Texte:

======

Monsieur le président, madame la ministre, mes chers collègues, le 9 décembre dernier, le Président de la République présentait les priorités de la PFUE. En l’abordant sous l’angle d’une Europe plus souveraine, il mettait en avant la stabilité et la sécurité de notre voisinage. Il estimait alors que l’on ne pouvait pas bâtir l’Europe de la paix en laissant les Balkans occidentaux dans leur situation d’alors, appelant donc à un réengagement fort de l’Union européenne dans la région.
Six mois plus tard, face à la nouvelle donne géopolitique en Europe, une telle affirmation est plus que jamais d’actualité. Mais le réengagement promis fait toujours défaut. En tant que présidente du groupe d’amitié France-Balkans occidentaux du Sénat, je ne peux que le regretter.
Lors du dernier Conseil européen, les vingt-sept chefs d’État et de gouvernement ont accordé le statut de candidat à l’Ukraine et à la Moldavie. Face à l’agression russe, ce geste de solidarité et d’unité européennes était nécessaire.
Le Conseil européen a d’ores et déjà annoncé que le chemin vers l’adhésion serait long. Il a eu raison : la priorité est à la fin du conflit militaire, à la reconstruction, puis à la mise en œuvre progressive des acquis européens avant d’envisager toute accession à l’Union européenne.

======

Jeu de données:

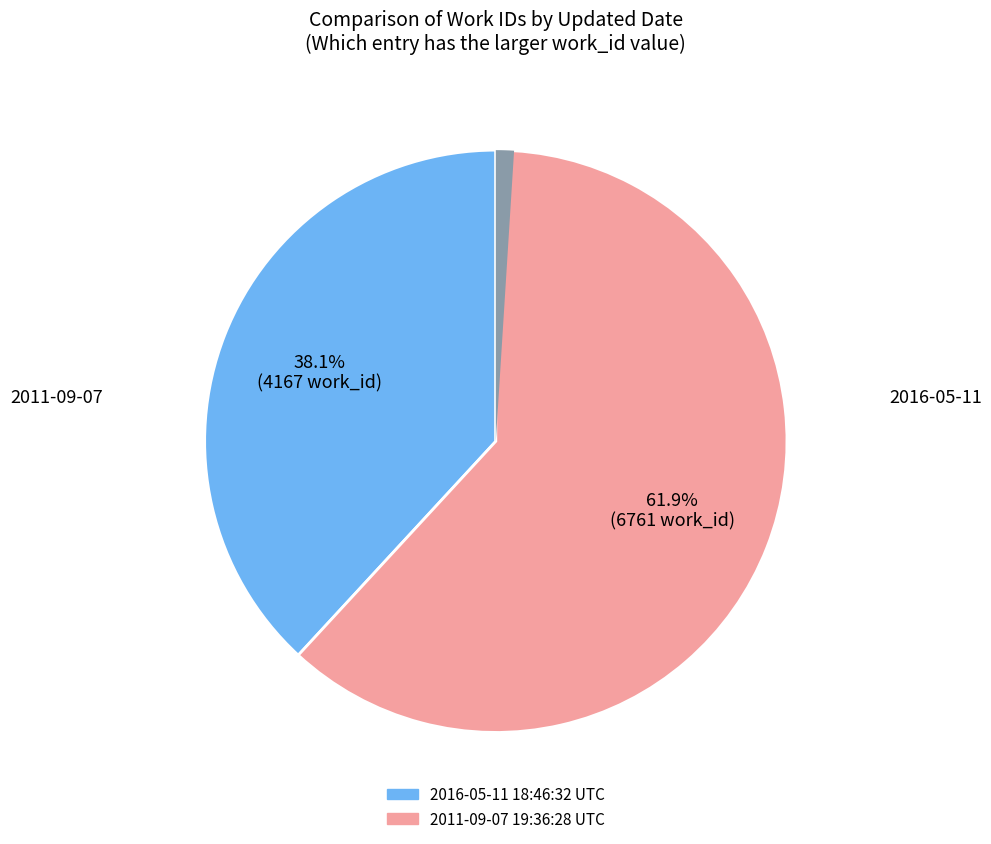

How many slices are in this pie chart?

2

======

Exercice A:
D'après le texte, à quels pays les vingt-sept chefs d'État et de gouvernement ont-ils accordé le statut de candidat lors du dernier Conseil européen ?
Exercice B:
Recopiez fidèlement la partie du texte qui va de « Six mois plus » à « que le regretter. ».

Zone de réponse A:
À l'Ukraine et à la Moldavie.

Zone de réponse B:
Six mois plus tard, face à la nouvelle donne géopolitique en Europe, une telle affirmation est plus que jamais d’actualité. Mais le réengagement promis fait toujours défaut. En tant que présidente du groupe d’amitié France-Balkans occidentaux du Sénat, je ne peux que le regretter.